───── Source text

### Web Scraping 101 

#### Kindly ensure you have the legal rights to scrape and use data from a site before doing so. Propertypro is more flexible about this as seen in the terms and conditions page however Nigeria Property center is not. Check below for more: 

#### https://www.propertypro.ng/terms
#### https://nigeriapropertycentre.com/terms-of-use 

#### Import requests-html for making request to a website and scraping. re for regular expressions

In [1]:
import requests, re
from requests_html import HTMLSession



#### Make a request to the website and extract its content (page source)

In [2]:
r=requests.get("https://www.propertypro.ng/property-for-rent?search=gbagada")
c=r.content

#### Create a Session and make a request to the website and extract its content (page source)

In [3]:
session = HTMLSession()
r = session.get(f'https://www.propertypro.ng/property-for-rent/in/lagos/gbagada')

#### Find all properties on the page

In [4]:
properties = r.html.find('div.single-room-text')
properties

[<Element 'div' class=('single-room-text',)>,
 <Element 'div' class=('single-room-text',)>,
 <Element 'div' class=('single-room-text',)>,
 <Element 'div' class=('single-room-text',)>,
 <Element 'div' class=('single-room-text',)>,
 <Element 'div' class=('single-room-text',)>,
 <Element 'div' class=('single-room-text',)>,
 <Element 'div' class=('single-room-text',)>,
 <Element 'div' class=('single-room-text',)>,
 <Element 'div' class=('single-room-text',)>,
 <Element 'div' class=('single-room-text',)>,
 <Element 'div' class=('single-room-text',)>,
 <Element 'div' class=('single-room-text',)>,
 <Element 'div' class=('single-room-text',)>,
 <Element 'div' class=('single-room-text',)>,
 <Element 'div' class=('single-room-text',)>,
 <Element 'div' class=('single-room-text',)>,
 <Element 'div' class=('single-room-text',)>,
 <Element 'div' class=('single-room-text',)>,
 <Element 'div' class=('single-room-text',)>,
 <Element 'div' class=('single-room-text',)>]

#### To learn more about HTML tags check the link >>> https://www.w3schools.com/tags/default.asp

###### .

#### Collect property features on the page.For this add the index of the feature at the end of the code e.g. [0] for bed, [2] for bath.

#### This first method is not ideal because the location of the specific feature might change. For example Bed may not come first

In [18]:
properties[2].find('div.fur-areea')[0].text.split()

['4', 'beds', '4', 'baths', '4', 'Toilets']

#### This second method uses regular expressions and is a better way to collect feature information, because it checks for the feature before collecting. If the feature does not exist it will give a none. For more on regular expressions check https://www.w3schools.com/python/python_regex.asp 

In [19]:
re.findall("..bath",properties[2].find('div.fur-areea')[0].text)[0].strip()

'4 bath'

#### You can change div and class below to search for something else. 

In [20]:
properties[3].find('div.fur-areea')[0].text

'1 beds 1 baths 2 Toilets'

#### Websites typically have a structure which allows for easy automation. For example location and page number can eaasily be changed and the website will respond accordingly. Try changing the location below and page number to surulere and page 2 respectively.

──────────
───── Records provided

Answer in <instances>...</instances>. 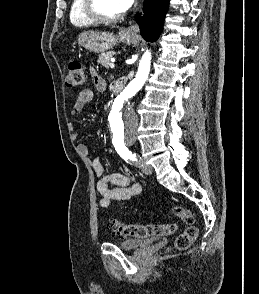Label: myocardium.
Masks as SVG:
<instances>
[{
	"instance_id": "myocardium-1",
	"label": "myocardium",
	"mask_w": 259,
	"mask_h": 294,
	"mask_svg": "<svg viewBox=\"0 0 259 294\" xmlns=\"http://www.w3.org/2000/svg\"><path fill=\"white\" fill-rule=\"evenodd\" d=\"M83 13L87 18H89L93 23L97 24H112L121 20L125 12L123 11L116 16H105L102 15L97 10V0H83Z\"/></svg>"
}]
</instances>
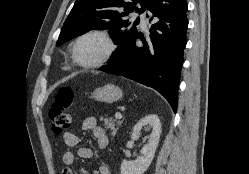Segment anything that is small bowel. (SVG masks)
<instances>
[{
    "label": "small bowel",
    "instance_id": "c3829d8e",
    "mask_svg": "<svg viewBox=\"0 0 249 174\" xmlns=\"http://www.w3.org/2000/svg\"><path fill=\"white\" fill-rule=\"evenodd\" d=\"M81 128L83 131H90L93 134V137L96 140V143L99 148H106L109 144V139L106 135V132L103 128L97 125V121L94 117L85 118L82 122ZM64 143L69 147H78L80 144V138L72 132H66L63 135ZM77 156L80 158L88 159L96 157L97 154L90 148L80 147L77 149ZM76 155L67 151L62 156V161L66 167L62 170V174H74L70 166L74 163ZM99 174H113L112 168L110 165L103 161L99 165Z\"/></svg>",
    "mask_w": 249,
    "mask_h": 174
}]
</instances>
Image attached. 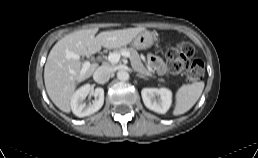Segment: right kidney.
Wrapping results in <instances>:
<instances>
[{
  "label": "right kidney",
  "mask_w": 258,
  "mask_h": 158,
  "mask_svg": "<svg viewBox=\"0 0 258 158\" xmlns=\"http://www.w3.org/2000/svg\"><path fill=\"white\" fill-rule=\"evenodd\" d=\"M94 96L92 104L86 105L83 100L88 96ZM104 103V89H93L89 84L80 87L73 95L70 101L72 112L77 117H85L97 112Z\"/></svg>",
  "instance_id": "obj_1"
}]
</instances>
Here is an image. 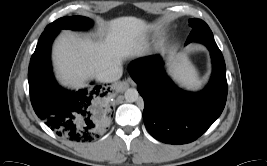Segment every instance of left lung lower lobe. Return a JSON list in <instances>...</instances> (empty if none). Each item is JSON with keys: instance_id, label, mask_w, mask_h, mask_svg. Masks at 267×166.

──────────

Tasks >>
**A.** In the web scraping tutorial, rewrite the passage starting at "#### Websites typically" and ending at "page 2 respectively.", changing "structure" to "layout".
**B.** According to the web scraping tutorial, which site is more flexible about scraping in its terms and conditions?
These entries are separate from the web scraping tutorial.

Set of answers >>
**A.**
#### Websites typically have a layout which allows for easy automation. For example location and page number can eaasily be changed and the website will respond accordingly. Try changing the location below and page number to surulere and page 2 respectively.

**B.** Propertypro